Germany dismisses Hollande's economic growth appeal
Germany on Wednesday rejected a fresh call from French President Francois Hollande to do more to promote economic growth in Europe, saying it was already pulling its weight.
Asked about comments made by the French leader this week calling for "stronger support of growth" by Germany, a government spokeswoman said Berlin saw "no reason" to change tack.
"Germany is already an important or even the most important growth engine in the eurozone," the spokeswoman, Christiane Wirtz, told reporters.
"Which is why these rather general comments coming from Paris give the German government no reason to make any corrections to its economic policy."
Hollande made the comments in an interview published on Monday, arguing that Germany's trade surplus and its relative fiscal health "would allow it to do more in terms of investment".
"That would be the biggest favour that Germany could do for France and for Europe," he said.

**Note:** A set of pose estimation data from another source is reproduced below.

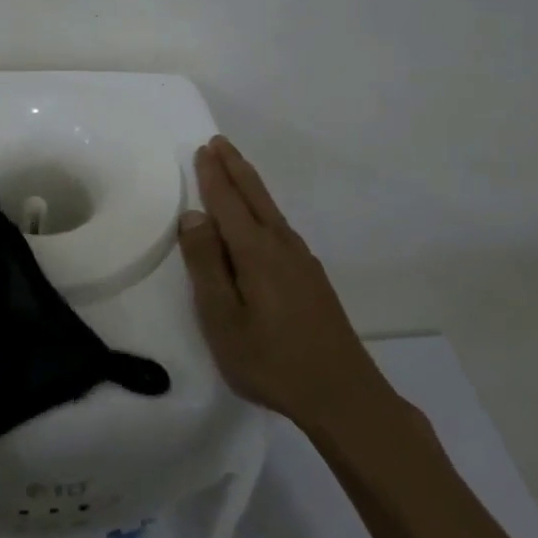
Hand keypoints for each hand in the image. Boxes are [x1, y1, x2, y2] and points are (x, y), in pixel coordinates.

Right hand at [179, 136, 382, 436]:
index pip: (228, 202)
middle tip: (219, 142)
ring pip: (271, 210)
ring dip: (250, 185)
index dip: (213, 175)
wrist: (343, 394)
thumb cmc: (271, 360)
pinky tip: (263, 222)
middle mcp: (281, 245)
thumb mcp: (223, 319)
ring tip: (236, 172)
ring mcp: (302, 261)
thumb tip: (194, 216)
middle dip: (235, 167)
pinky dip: (264, 209)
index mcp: (256, 252)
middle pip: (255, 196)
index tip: (203, 149)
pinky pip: (281, 227)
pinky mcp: (313, 278)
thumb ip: (206, 265)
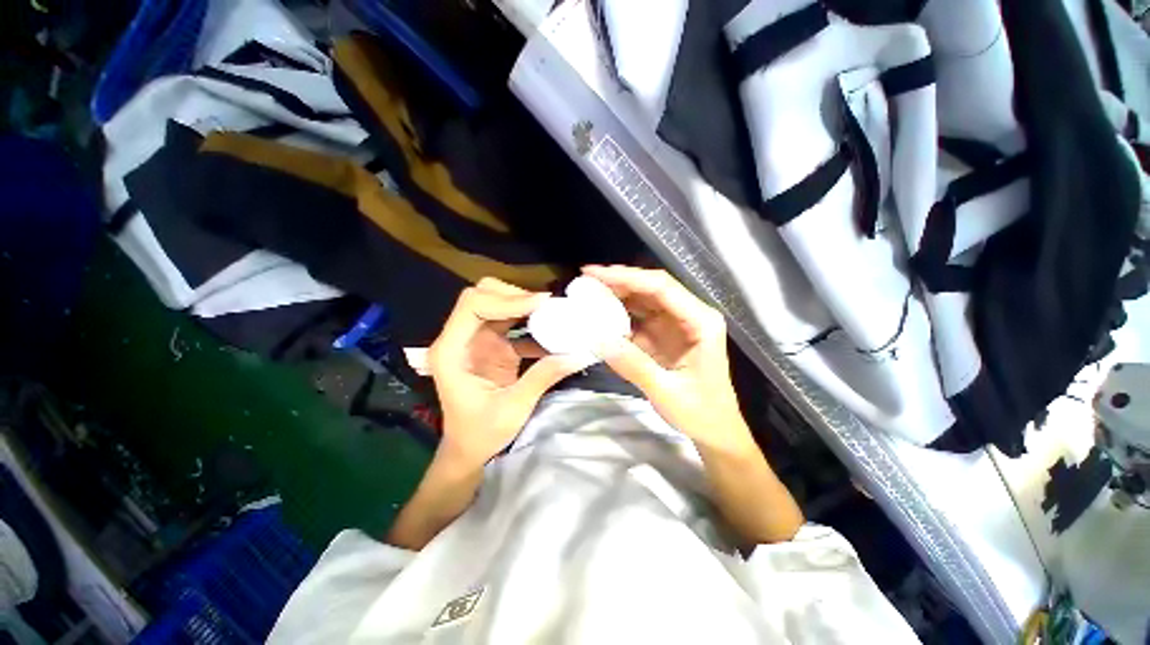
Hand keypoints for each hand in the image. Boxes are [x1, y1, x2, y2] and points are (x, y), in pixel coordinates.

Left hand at [428, 278, 594, 465]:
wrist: (469, 450)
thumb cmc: (481, 435)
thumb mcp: (514, 408)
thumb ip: (544, 377)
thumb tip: (579, 354)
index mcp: (451, 352)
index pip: (472, 306)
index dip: (506, 300)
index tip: (541, 305)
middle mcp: (460, 339)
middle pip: (482, 296)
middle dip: (514, 296)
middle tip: (546, 306)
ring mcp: (475, 340)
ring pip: (496, 304)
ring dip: (524, 305)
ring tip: (552, 312)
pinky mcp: (491, 345)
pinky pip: (509, 322)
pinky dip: (529, 321)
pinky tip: (551, 330)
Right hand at [584, 266, 751, 453]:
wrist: (715, 430)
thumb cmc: (700, 412)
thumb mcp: (666, 391)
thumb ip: (633, 365)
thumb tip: (597, 338)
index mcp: (701, 322)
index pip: (661, 287)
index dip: (627, 277)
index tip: (596, 273)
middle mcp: (690, 315)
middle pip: (651, 287)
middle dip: (619, 281)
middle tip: (586, 279)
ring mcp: (676, 324)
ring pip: (644, 299)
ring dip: (617, 295)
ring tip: (588, 292)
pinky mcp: (664, 335)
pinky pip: (639, 317)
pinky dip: (619, 314)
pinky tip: (600, 314)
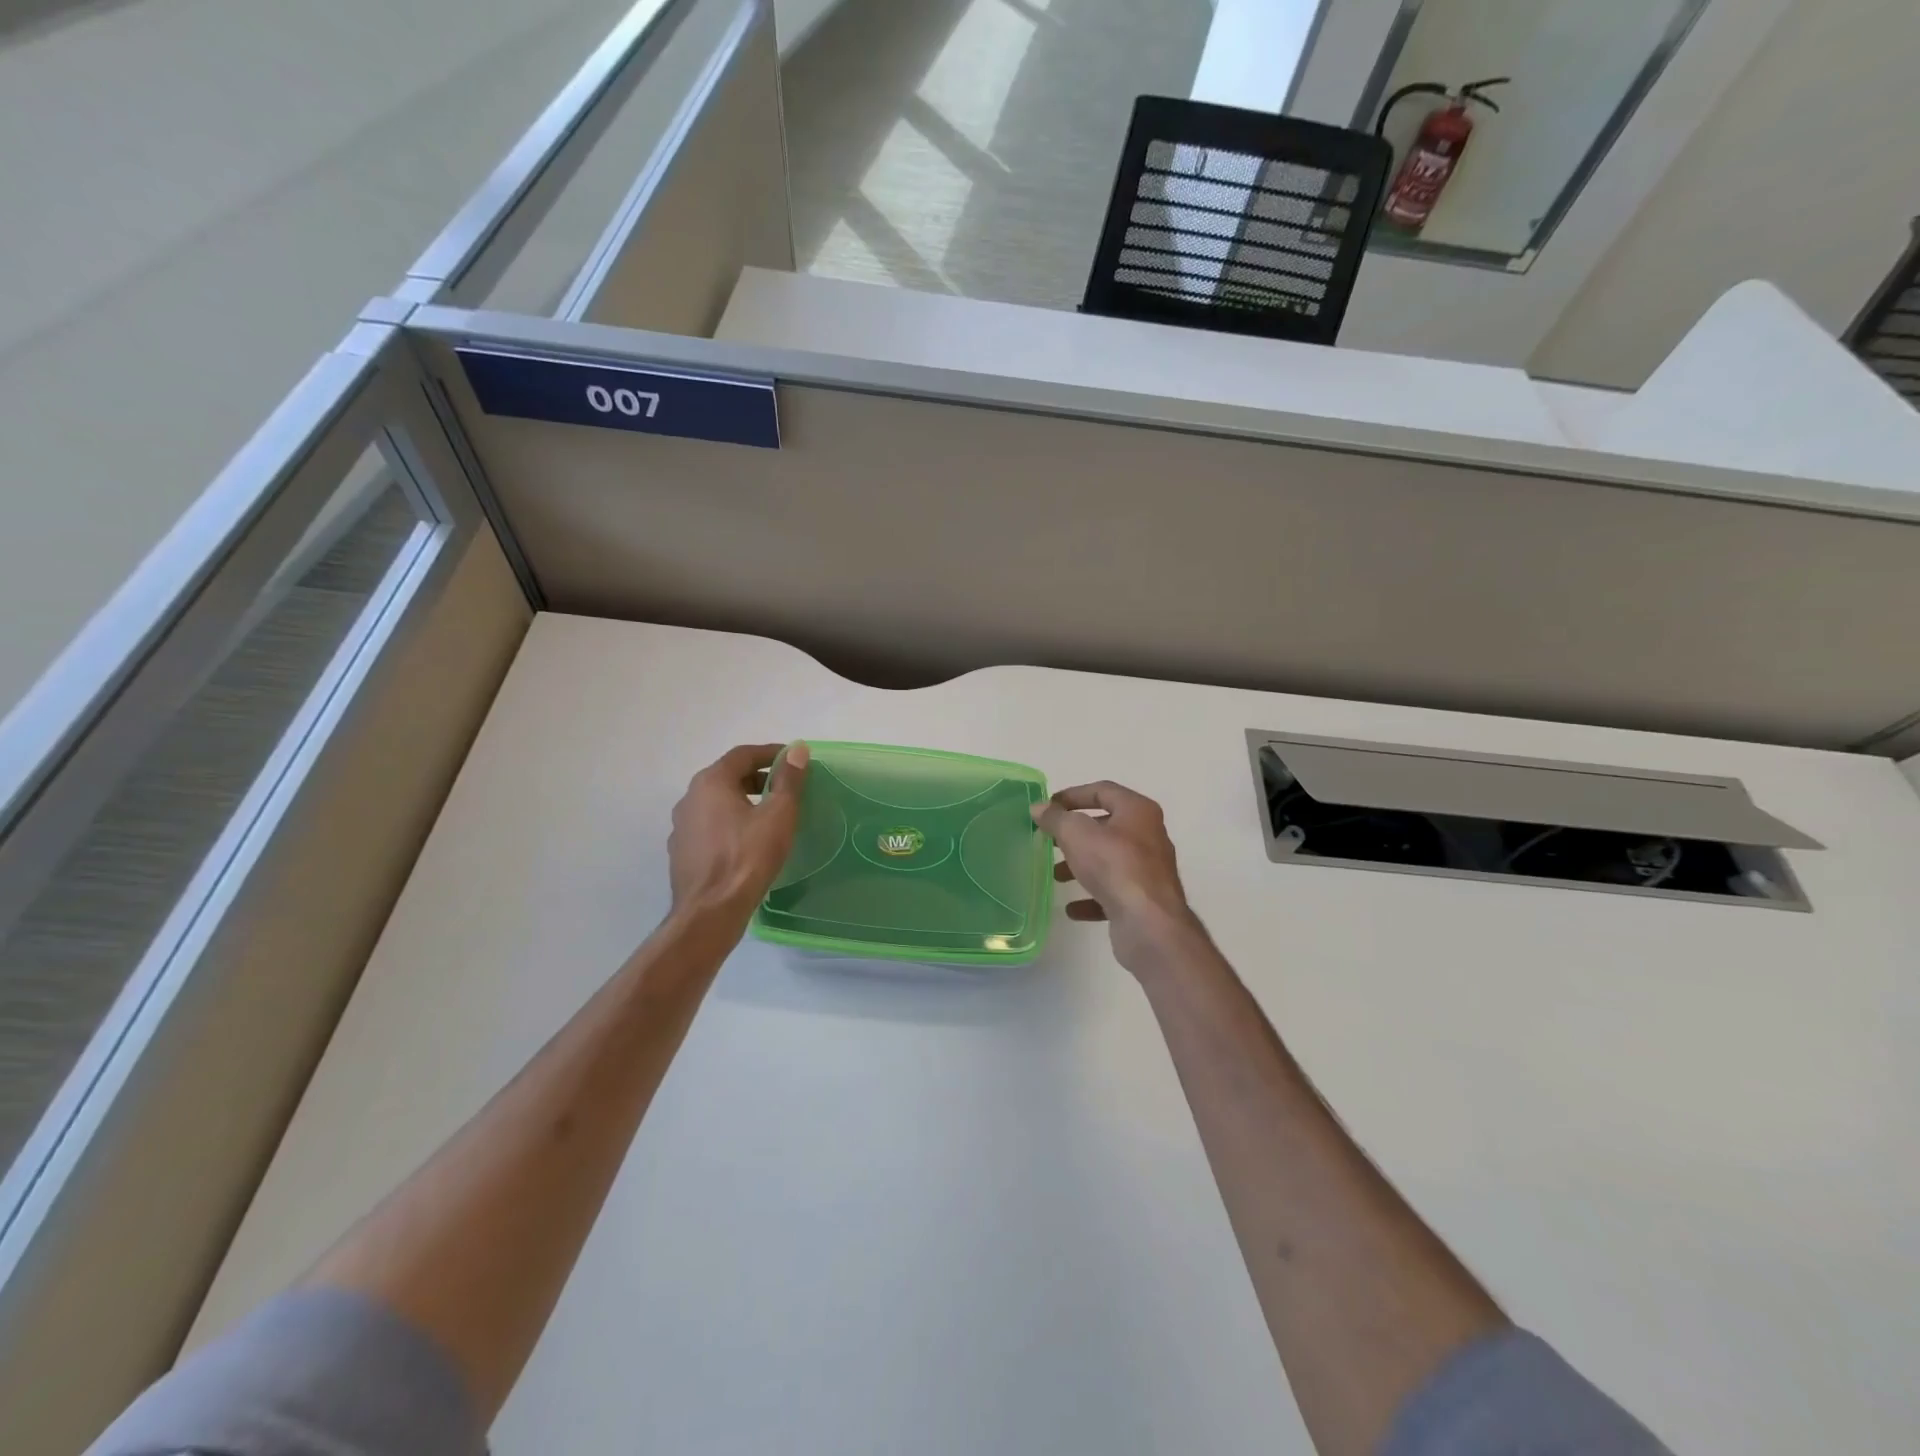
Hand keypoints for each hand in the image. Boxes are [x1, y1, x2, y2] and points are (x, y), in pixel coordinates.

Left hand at [668, 742, 809, 924]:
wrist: (710, 912)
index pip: (743, 755)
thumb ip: (789, 779)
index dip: (771, 753)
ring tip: (769, 815)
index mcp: (711, 783)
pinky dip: (730, 823)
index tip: (794, 760)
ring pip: (717, 803)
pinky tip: (747, 842)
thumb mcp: (778, 815)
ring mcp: (682, 827)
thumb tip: (798, 749)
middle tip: (785, 787)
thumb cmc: (748, 857)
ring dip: (743, 801)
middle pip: (727, 776)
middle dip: (758, 777)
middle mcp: (690, 798)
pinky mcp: (682, 852)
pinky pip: (710, 826)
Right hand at [1033, 781, 1203, 974]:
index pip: (1103, 790)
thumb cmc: (1114, 866)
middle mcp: (1149, 836)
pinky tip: (1072, 908)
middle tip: (1050, 840)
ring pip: (1109, 861)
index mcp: (1138, 811)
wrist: (1149, 923)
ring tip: (1056, 875)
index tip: (1048, 807)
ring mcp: (1149, 870)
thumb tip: (1039, 808)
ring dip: (1081, 865)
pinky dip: (1092, 897)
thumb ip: (1055, 818)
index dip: (1073, 795)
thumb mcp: (1076, 834)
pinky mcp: (1145, 900)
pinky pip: (1113, 892)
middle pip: (1106, 826)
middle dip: (1075, 834)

Since the start of the eurozone debt crisis in 2010, Germany has faced accusations that by failing to use its standing as Europe's biggest economy to do more to kickstart growth, it is leaving struggling partners in the lurch.
Meanwhile its insistence on fiscal discipline in exchange for aid to debt-mired countries has left Germany open to accusations that it is exacerbating the problems it aims to help solve.
Under Chancellor Angela Merkel's left-right "grand coalition" government which took power in December, Germany has pledged more public spending on infrastructure and education and has passed a national minimum wage which it says will boost consumer demand.
But it has continued to keep a tight lid on financial outlays to meet its goal of a balanced federal budget from 2015.
France, meanwhile, plans to cut spending and taxes to trim 18 billion euros ($24 billion) from the deficit this year and 50 billion euros in 2015.
But key indicators for the French economy -- the second-biggest in the zone -- suggest that it is lagging behind the recovery of other leading members of the European Union, notably Germany.